Garth le Roux vindicated

2010-09-23 16:42
Garth le Roux (Gallo Images)
Cape Town - The Cape High Court has overturned the convictions of former South African fast bowler Garth le Roux and his accountant Deon van Heerden on tax fraud charges.

The ruling, handed down on Thursday, was welcomed as an "outright vindication" by Le Roux's attorney Henry Vorster.

It is understood that the case has cost Le Roux alone just under R6m in legal fees over the past seven years.

The two men were found guilty last year by a regional magistrate, and sentenced to an effective four years' jail each, while one of Le Roux's companies, MCC, was fined R10 000.

The charges related to alleged failures to disclose some R2m due in commissions on property sales that MCC negotiated at the prestigious Fancourt golf estate in George.

In one of the deals, MCC waived its claims of commissions of R500 000 as part of an agreement that another Le Roux company would get an equivalent discount when it bought a property at Fancourt.

Judges Willem Louw and Dumisani Zondi said on Thursday that it had to be emphasised that MCC had relinquished the commissions before it received them, and got nothing in return for doing so.

They said it was clear from the evidence that Le Roux had established the MCC and other separate corporate entities in good faith for sound commercial reasons.

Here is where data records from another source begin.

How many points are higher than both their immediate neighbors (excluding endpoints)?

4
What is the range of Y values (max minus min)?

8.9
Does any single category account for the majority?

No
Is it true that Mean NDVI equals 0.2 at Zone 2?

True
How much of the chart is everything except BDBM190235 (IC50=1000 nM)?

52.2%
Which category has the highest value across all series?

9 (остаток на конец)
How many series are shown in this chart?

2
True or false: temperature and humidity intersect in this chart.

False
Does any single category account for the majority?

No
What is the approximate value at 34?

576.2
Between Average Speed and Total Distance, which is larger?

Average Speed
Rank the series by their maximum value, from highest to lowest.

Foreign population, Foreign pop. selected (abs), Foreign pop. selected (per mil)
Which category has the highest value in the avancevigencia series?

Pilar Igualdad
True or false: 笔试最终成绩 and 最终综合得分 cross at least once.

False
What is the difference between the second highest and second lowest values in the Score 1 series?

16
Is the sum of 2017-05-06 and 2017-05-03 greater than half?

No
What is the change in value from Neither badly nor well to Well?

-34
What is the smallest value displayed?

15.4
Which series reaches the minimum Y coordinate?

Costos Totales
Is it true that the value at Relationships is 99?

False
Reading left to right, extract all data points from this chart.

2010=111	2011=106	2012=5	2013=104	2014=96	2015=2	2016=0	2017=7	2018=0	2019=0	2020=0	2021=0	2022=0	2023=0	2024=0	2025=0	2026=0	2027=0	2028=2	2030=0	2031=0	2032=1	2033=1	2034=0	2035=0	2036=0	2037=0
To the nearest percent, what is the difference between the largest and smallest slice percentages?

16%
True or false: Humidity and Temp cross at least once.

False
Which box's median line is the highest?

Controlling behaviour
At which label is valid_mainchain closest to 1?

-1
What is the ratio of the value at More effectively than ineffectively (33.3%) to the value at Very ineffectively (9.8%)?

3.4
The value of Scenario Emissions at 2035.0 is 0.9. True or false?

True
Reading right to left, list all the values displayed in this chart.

It was clear the waiver of the commissions occurred lawfully, in good faith and for practical commercial reasons, namely Le Roux's lack of cash.

"There is no evidence that the waivers were done for income tax purposes," they said.

"There was no fraud or other improper conduct in the establishment of the corporate entities or in the use of the separate corporate entities by (Le Roux) in the conduct of the affairs of those entities."

The judges said the State had not proved beyond a reasonable doubt that Le Roux and Van Heerden knew that the commissions had to be deemed to have accrued to MCC.

"In our view, the magistrate was wrong in finding that the evidence adduced, seen as a whole, justified the inference that (Van Heerden) acted with the knowledge that his conduct was unlawful," they said.

They agreed with senior counsel Wim Trengove, who appeared for Le Roux, that a key paragraph in the Income Tax Act was "obscure and uncertain".

They also found that the magistrate was wrong to find that MCC's liability for output tax arose at the time the service was rendered to Fancourt's owners.

"In the present case MCC did not invoice (Fancourt) for the sacrificed commissions nor did it receive payment of the sacrificed commissions," the judges said.

"The service was therefore not supplied for purposes of VAT."

The judges rejected a cross-appeal by the State, and ordered it to pay Le Roux and Van Heerden's costs for that.

Vorster said the Le Roux family had been "traumatised and ruined" by the experience.

"One is reminded that when the case started, in the plea explanation Mr Le Roux said he was not guilty of any of these charges.

"He has now been vindicated in what he told the court at the outset," he said.

Van Heerden and Le Roux have been on bail of R10 000 each.